Re-mixing and exchanging – A global perspective

The Notes to Basquiat series takes appropriation to yet another level within Bennett’s art practice. Bennett not only uses Basquiat images, but begins to paint in his style. Jean–Michel Basquiat, crowned a ‘black urban’ artist, was well known for his spontaneous and gestural paintings, which reflect the artist’s involvement in the graffiti culture of the United States. In a letter written to Basquiat after his death, Bennett writes:

To some, writing a letter to a person post humously may seem tacky and an attempt to gain some kind of attention, even ‘steal’ your ‘crown’. That is not my intention, I have my own experiences of being crowned in Australia, as an ‘Urban Aboriginal’ artist – underscored as that title is by racism and ‘primitivism’ – and I do not wear it well. My intention is in keeping with the integrity of my work in which appropriation and citation, sampling and remixing are an integral part, as are attempts to communicate a basic underlying humanity to the perception of ‘blackness’ in its philosophical and historical production within western cultural contexts. The works I have produced are ‘notes’, nothing more, to you and your work … Gordon Bennett 9

Comparisons between Basquiat and Bennett often focus on the artists’ similar backgrounds and experiences. Both artists have an affinity with Jazz, Rap and Hip Hop music. This influence is seen in the rhythmic movement of Bennett’s Notes to Basquiat series. Underlying Bennett’s admiration for Basquiat is the need to re- contextualise the issues that he has explored throughout his career as an artist. In Notes to Basquiat (Jackson Pollock and his other) 2001, Bennett confronts these issues within a global context.

→ Parts of the exercise:
1. According to the passage on Gordon Bennett's Notes to Basquiat series, what title was Bennett crowned with in Australia?
2. Write what follows the last sentence of the passage on Gordon Bennett's Notes to Basquiat series.

Collected data:
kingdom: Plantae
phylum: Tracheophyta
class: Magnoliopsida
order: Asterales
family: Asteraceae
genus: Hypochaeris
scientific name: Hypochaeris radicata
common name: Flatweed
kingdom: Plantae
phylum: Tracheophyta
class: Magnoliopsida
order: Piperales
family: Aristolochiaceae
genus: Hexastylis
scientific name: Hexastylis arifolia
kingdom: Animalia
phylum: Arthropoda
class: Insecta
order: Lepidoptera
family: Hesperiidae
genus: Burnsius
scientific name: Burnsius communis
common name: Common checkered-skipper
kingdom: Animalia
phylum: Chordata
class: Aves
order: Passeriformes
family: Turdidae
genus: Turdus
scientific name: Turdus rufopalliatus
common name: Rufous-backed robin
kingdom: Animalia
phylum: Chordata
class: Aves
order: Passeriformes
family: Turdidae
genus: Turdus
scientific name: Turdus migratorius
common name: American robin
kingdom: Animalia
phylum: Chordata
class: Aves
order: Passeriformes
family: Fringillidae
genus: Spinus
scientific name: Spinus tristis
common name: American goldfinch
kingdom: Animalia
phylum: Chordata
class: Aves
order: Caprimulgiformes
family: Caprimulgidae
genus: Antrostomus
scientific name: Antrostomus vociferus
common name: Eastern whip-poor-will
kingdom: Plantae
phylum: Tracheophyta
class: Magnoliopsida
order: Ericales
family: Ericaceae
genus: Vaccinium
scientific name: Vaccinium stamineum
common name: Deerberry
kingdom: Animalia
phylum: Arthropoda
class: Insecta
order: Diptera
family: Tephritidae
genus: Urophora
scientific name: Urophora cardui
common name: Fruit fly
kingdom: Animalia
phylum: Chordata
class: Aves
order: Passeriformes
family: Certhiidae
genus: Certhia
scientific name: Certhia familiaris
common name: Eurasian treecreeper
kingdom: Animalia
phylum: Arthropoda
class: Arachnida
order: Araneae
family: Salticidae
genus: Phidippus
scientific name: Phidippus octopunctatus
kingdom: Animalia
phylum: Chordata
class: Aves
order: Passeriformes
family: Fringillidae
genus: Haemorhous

→ Answers given:
1. 'Urban Aboriginal' artist.

2.
This canvas is loosely divided into three parts. The left explodes with images of 9/11, the devastatingly unforgettable attacks in the United States, including New York. These images, forever forged in our minds, are boldly depicted in Basquiat’s graffiti- like style. Basquiat’s signature ‘crown’ hovers beneath a tag-like image of fire. This image also translates to mean: In the name of Allah, the Beneficent, the Merciful.  It is uttered by all good Muslims before a good deed. Buildings and planes collide. The central image is a reworking of an earlier painting completed at art college, The persistence of language, 1987, painted in the style of Basquiat. The persistence of language references the way language controls and defines how we understand ourselves and our world. To the right of the canvas, Jackson Pollock’s Blue Poles: Number 11, 1952 is clearly referenced. 
This pastiche of style and image is like a D J (Disc Jockey) sampling and remixing different styles of music to create new expressions. Issues previously explored in an Australian context are now examined in an international context. Bennett uses 9/11 and its global impact three months after the event as the stage for his discourse on cultural identity. He depicts how pain transcends place and event to encompass a global consciousness. How ideas might be encountered from different places and events interest him. The inclusion of Pollock helps build these cross- connections.

It is no accident that Bennett uses Pollock’s Blue Poles: Number 11. The incorporation of Blue Poles calls to mind an era of great reform in Australian politics. The purchase of this artwork by the Whitlam Labor Government (1973–1975) was fraught with controversy. At the time the A$ 1.3 million purchase price was the highest ever paid for a piece of modern art within Australia and the U.S.  Most Australians were shocked and scandalised that public money was spent on something they neither appreciated nor understood. This purchase was indicative of a massive legislative reform program that had not been seen in Australian society for decades. The Whitlam Government abolished the last remnants of the White Australia policy, established diplomatic relations with China and advocated Aboriginal land rights, to name just a few of these changes. Bennett uses Blue Poles to recall this period of change. Pollock becomes a catalyst for transformation.